(Extracted entries Opens)

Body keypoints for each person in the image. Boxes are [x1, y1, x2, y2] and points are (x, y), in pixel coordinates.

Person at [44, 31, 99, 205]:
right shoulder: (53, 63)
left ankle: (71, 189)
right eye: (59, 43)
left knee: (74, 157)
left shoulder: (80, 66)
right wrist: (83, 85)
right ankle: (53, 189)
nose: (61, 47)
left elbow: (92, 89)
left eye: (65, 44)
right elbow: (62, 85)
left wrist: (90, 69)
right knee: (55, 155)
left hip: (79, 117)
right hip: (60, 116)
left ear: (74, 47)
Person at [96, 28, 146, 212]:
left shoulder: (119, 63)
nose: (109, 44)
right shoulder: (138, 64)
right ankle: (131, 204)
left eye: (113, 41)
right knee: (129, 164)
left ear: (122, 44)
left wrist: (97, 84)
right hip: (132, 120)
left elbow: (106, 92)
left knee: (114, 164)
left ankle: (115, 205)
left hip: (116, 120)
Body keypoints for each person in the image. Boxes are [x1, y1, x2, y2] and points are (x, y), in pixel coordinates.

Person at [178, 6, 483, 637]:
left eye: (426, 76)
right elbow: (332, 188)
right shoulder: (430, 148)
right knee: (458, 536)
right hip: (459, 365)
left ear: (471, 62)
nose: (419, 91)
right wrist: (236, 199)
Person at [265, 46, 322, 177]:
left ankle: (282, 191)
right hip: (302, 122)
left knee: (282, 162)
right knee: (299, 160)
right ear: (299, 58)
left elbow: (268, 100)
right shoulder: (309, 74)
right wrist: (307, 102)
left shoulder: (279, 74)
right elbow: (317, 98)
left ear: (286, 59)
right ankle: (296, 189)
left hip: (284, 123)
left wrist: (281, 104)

(Extracted entries Closes)

Using the entries above, repeat only the lines from the one containing "nose: (61, 47)" through the one containing "left knee: (114, 164)", end lines included.

nose: (61, 47)
left elbow: (92, 89)
left eye: (65, 44)
right elbow: (62, 85)
left wrist: (90, 69)
right knee: (55, 155)
left hip: (79, 117)
right hip: (60, 116)
left ear: (74, 47)
Person at [96, 28, 146, 212]:
left shoulder: (119, 63)
nose: (109, 44)
right shoulder: (138, 64)
right ankle: (131, 204)
left eye: (113, 41)
right knee: (129, 164)
left ear: (122, 44)
left wrist: (97, 84)
right hip: (132, 120)
left elbow: (106, 92)
left knee: (114, 164)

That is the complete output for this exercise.